Data to examine:

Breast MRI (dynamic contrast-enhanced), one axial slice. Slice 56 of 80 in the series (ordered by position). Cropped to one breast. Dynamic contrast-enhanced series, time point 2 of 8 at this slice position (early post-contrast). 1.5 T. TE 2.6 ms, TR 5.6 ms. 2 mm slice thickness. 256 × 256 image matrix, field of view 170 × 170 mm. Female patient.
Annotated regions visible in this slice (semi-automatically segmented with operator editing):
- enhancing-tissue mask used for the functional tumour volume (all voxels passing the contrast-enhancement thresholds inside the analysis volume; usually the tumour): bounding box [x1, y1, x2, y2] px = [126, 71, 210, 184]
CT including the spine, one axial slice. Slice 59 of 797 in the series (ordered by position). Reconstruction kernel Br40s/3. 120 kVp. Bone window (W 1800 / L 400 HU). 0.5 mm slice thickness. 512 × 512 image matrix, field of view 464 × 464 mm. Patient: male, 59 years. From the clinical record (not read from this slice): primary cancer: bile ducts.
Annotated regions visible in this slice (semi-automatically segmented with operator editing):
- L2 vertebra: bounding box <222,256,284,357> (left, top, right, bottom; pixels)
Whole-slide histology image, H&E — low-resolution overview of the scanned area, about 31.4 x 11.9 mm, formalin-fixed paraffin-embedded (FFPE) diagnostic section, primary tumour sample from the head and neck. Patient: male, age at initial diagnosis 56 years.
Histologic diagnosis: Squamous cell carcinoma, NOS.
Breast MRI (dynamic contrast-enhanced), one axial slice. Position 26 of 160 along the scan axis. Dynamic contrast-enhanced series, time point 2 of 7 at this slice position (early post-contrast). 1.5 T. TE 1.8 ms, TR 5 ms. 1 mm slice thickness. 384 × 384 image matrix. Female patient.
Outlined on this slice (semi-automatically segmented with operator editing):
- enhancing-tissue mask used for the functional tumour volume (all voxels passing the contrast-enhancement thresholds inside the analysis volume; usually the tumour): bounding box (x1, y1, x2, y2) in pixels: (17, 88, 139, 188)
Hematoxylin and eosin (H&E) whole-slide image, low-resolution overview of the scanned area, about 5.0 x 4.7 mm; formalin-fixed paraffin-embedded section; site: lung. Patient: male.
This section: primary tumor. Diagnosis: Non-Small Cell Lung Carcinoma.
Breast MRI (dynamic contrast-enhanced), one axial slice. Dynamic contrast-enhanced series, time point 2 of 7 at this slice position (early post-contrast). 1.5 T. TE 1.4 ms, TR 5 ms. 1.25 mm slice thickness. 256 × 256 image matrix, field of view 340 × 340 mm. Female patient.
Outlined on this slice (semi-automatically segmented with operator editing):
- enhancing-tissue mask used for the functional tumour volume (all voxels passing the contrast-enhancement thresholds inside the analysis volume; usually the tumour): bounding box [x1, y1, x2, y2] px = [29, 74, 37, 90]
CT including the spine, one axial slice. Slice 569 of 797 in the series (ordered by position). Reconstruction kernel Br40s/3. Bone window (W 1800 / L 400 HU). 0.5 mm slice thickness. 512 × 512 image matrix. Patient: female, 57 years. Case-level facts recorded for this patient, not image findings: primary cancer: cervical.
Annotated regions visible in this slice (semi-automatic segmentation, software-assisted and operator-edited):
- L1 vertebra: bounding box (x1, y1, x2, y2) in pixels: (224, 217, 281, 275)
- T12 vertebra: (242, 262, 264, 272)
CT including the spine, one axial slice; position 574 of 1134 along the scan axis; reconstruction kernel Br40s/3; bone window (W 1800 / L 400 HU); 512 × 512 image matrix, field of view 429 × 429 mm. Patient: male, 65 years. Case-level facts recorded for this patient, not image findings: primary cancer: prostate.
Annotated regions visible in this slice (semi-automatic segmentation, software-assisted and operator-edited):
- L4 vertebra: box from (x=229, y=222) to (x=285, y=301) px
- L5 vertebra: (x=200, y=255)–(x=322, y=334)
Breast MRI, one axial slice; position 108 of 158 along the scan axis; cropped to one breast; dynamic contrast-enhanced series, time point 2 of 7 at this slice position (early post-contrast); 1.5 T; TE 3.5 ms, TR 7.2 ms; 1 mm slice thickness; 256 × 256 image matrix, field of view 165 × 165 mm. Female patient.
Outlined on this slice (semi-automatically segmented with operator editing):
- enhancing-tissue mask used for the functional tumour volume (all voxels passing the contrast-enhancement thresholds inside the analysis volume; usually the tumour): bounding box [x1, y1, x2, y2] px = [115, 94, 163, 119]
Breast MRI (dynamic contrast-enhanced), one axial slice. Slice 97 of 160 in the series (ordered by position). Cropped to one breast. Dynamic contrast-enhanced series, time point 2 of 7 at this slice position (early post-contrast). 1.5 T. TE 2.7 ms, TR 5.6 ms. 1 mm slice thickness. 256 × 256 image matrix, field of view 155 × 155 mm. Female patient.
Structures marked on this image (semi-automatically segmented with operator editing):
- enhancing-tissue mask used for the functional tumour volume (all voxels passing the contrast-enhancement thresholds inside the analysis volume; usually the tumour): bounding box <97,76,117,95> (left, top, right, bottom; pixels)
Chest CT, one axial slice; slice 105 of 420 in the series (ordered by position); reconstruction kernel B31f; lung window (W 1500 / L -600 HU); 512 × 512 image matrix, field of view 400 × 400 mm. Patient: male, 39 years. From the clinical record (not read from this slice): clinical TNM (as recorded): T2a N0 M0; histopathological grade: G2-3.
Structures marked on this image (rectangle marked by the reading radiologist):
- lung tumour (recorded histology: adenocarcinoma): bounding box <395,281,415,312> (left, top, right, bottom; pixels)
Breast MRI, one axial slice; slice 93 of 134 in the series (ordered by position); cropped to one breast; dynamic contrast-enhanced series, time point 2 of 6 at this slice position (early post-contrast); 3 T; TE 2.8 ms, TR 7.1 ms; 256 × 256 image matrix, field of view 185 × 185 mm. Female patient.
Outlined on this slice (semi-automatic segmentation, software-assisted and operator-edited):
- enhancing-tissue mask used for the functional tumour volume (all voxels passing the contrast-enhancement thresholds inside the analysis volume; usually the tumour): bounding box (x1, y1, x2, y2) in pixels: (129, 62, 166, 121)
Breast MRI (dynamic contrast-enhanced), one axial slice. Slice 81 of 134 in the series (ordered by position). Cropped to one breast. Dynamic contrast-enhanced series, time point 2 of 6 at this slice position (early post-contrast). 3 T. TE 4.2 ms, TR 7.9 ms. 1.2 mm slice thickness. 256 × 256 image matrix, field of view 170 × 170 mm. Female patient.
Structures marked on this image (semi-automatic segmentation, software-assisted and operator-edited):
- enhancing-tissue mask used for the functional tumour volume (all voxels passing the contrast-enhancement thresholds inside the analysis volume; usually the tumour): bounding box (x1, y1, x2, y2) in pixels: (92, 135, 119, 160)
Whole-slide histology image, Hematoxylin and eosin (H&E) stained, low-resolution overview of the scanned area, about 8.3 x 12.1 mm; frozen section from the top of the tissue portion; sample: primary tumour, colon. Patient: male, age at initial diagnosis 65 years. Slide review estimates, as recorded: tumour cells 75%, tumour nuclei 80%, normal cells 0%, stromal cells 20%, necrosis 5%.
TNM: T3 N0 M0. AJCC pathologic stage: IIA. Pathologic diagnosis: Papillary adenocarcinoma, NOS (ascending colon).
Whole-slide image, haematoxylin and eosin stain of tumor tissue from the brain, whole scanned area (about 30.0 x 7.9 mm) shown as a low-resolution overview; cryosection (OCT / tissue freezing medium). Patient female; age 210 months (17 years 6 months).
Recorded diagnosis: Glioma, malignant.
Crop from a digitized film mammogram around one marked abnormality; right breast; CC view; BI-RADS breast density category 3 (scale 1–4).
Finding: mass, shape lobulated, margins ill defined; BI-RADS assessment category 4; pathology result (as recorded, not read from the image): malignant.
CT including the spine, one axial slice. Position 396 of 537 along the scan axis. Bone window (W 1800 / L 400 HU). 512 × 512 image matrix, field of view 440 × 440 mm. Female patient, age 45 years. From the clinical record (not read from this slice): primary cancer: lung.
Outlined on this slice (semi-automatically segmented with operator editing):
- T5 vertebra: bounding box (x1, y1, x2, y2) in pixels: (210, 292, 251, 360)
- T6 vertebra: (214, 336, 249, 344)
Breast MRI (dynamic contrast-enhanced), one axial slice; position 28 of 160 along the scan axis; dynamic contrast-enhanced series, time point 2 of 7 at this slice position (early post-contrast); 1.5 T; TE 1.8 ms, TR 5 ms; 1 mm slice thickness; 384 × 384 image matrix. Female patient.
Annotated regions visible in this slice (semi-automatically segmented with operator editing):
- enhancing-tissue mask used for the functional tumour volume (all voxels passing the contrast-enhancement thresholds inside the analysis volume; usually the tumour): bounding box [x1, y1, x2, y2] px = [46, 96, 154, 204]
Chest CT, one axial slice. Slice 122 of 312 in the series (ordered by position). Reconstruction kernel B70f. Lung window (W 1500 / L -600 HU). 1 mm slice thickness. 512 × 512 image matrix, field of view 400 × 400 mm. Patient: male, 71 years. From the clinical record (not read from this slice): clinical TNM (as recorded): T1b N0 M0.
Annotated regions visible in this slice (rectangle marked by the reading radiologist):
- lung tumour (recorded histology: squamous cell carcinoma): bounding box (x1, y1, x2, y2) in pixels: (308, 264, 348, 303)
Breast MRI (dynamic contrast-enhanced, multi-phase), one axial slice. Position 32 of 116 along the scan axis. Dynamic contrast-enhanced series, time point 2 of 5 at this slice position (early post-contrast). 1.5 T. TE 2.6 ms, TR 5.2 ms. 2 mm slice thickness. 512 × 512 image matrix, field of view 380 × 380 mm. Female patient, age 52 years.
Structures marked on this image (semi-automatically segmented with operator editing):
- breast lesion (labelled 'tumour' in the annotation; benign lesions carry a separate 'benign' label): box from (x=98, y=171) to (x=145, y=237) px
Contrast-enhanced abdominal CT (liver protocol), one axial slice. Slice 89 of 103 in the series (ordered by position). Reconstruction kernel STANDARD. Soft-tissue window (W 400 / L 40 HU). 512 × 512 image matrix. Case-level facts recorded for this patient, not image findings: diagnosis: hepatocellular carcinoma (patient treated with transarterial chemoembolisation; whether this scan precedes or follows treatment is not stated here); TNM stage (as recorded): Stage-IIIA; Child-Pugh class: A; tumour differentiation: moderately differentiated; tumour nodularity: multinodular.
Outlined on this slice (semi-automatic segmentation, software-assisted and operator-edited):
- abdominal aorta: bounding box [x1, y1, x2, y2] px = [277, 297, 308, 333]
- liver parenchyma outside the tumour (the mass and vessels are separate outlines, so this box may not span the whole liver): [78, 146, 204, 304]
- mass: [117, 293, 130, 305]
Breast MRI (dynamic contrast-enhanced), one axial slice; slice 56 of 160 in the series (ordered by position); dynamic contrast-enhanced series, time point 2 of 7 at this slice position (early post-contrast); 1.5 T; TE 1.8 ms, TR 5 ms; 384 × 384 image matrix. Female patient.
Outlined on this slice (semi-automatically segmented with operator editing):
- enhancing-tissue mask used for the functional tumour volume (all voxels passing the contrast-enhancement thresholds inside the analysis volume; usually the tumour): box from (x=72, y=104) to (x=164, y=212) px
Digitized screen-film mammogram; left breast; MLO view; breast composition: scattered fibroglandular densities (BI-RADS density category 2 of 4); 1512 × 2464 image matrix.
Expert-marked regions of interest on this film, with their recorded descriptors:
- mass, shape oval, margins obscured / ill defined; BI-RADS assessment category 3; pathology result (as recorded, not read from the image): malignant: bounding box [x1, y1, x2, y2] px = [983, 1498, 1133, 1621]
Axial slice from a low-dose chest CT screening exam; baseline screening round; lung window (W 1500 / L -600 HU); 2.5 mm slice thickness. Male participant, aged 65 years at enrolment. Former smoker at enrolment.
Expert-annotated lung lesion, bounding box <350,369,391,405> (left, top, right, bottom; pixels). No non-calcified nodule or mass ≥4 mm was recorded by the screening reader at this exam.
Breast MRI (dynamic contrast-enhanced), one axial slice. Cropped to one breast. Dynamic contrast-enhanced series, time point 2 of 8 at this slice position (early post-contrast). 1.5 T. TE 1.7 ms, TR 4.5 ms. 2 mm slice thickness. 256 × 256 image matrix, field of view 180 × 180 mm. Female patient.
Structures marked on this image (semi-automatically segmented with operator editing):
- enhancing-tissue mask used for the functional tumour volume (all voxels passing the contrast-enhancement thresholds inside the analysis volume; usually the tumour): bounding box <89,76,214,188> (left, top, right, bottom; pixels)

Task instructions: Among the records above, repeat exactly the line with "Breast MRI, one axial slice; position", the line with "155 mm. Female patient.", and every line in between, and only those.

Solution for this task:
Breast MRI, one axial slice; position 108 of 158 along the scan axis; cropped to one breast; dynamic contrast-enhanced series, time point 2 of 7 at this slice position (early post-contrast); 1.5 T; TE 3.5 ms, TR 7.2 ms; 1 mm slice thickness; 256 × 256 image matrix, field of view 165 × 165 mm. Female patient.
Outlined on this slice (semi-automatically segmented with operator editing):
- enhancing-tissue mask used for the functional tumour volume (all voxels passing the contrast-enhancement thresholds inside the analysis volume; usually the tumour): bounding box [x1, y1, x2, y2] px = [115, 94, 163, 119]
Breast MRI (dynamic contrast-enhanced), one axial slice. Slice 97 of 160 in the series (ordered by position). Cropped to one breast. Dynamic contrast-enhanced series, time point 2 of 7 at this slice position (early post-contrast). 1.5 T. TE 2.7 ms, TR 5.6 ms. 1 mm slice thickness. 256 × 256 image matrix, field of view 155 × 155 mm. Female patient.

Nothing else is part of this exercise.